— START RECORDS FOR THE TASK —

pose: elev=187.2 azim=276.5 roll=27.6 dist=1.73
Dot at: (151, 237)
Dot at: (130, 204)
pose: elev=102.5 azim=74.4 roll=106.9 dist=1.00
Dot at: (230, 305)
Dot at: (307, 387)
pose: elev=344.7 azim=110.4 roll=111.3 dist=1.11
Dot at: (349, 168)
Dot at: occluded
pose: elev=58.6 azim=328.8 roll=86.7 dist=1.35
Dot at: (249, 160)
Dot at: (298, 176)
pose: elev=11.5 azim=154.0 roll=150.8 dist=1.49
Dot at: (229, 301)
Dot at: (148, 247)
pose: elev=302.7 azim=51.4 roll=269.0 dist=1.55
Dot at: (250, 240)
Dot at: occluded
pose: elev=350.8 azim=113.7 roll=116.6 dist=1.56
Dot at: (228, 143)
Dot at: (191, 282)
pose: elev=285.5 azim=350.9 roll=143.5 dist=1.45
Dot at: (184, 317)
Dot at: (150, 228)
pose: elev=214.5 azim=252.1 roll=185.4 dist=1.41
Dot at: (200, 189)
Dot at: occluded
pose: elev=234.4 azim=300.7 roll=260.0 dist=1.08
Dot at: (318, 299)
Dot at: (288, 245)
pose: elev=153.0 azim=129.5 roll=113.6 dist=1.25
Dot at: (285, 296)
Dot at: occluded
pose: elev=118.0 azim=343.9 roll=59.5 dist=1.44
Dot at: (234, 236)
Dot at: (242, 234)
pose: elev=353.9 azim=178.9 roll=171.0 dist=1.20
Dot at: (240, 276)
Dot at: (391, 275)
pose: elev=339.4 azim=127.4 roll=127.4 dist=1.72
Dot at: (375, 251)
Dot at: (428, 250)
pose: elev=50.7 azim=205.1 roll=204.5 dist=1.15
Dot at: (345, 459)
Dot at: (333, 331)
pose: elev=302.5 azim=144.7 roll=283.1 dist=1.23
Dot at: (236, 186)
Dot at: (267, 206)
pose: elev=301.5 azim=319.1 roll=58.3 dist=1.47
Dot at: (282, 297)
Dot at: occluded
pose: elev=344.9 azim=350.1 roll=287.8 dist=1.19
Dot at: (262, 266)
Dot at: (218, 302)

— END RECORDS FOR THE TASK —

Render the lines in the data above as a numbered list, leaving out any blank lines.

1. pose: elev=187.2 azim=276.5 roll=27.6 dist=1.73
2. Dot at: (151, 237)
3. Dot at: (130, 204)
4. pose: elev=102.5 azim=74.4 roll=106.9 dist=1.00
5. Dot at: (230, 305)
6. Dot at: (307, 387)
7. pose: elev=344.7 azim=110.4 roll=111.3 dist=1.11
8. Dot at: (349, 168)
9. Dot at: occluded
10. pose: elev=58.6 azim=328.8 roll=86.7 dist=1.35
11. Dot at: (249, 160)
12. Dot at: (298, 176)
13. pose: elev=11.5 azim=154.0 roll=150.8 dist=1.49
14. Dot at: (229, 301)
15. Dot at: (148, 247)
16. pose: elev=302.7 azim=51.4 roll=269.0 dist=1.55
17. Dot at: (250, 240)
18. Dot at: occluded
19. pose: elev=350.8 azim=113.7 roll=116.6 dist=1.56
20. Dot at: (228, 143)
21. Dot at: (191, 282)
22. pose: elev=285.5 azim=350.9 roll=143.5 dist=1.45
23. Dot at: (184, 317)
24. Dot at: (150, 228)
25. pose: elev=214.5 azim=252.1 roll=185.4 dist=1.41
26. Dot at: (200, 189)
27. Dot at: occluded
28. pose: elev=234.4 azim=300.7 roll=260.0 dist=1.08
29. Dot at: (318, 299)
30. Dot at: (288, 245)
31. pose: elev=153.0 azim=129.5 roll=113.6 dist=1.25
32. Dot at: (285, 296)
33. Dot at: occluded
34. pose: elev=118.0 azim=343.9 roll=59.5 dist=1.44
35. Dot at: (234, 236)
36. Dot at: (242, 234)
37. pose: elev=353.9 azim=178.9 roll=171.0 dist=1.20
38. Dot at: (240, 276)
39. Dot at: (391, 275)
40. pose: elev=339.4 azim=127.4 roll=127.4 dist=1.72
41. Dot at: (375, 251)
42. Dot at: (428, 250)
43. pose: elev=50.7 azim=205.1 roll=204.5 dist=1.15
44. Dot at: (345, 459)
45. Dot at: (333, 331)
46. pose: elev=302.5 azim=144.7 roll=283.1 dist=1.23
47. Dot at: (236, 186)
48. Dot at: (267, 206)
49. pose: elev=301.5 azim=319.1 roll=58.3 dist=1.47
50. Dot at: (282, 297)
51. Dot at: occluded
52. pose: elev=344.9 azim=350.1 roll=287.8 dist=1.19
53. Dot at: (262, 266)
54. Dot at: (218, 302)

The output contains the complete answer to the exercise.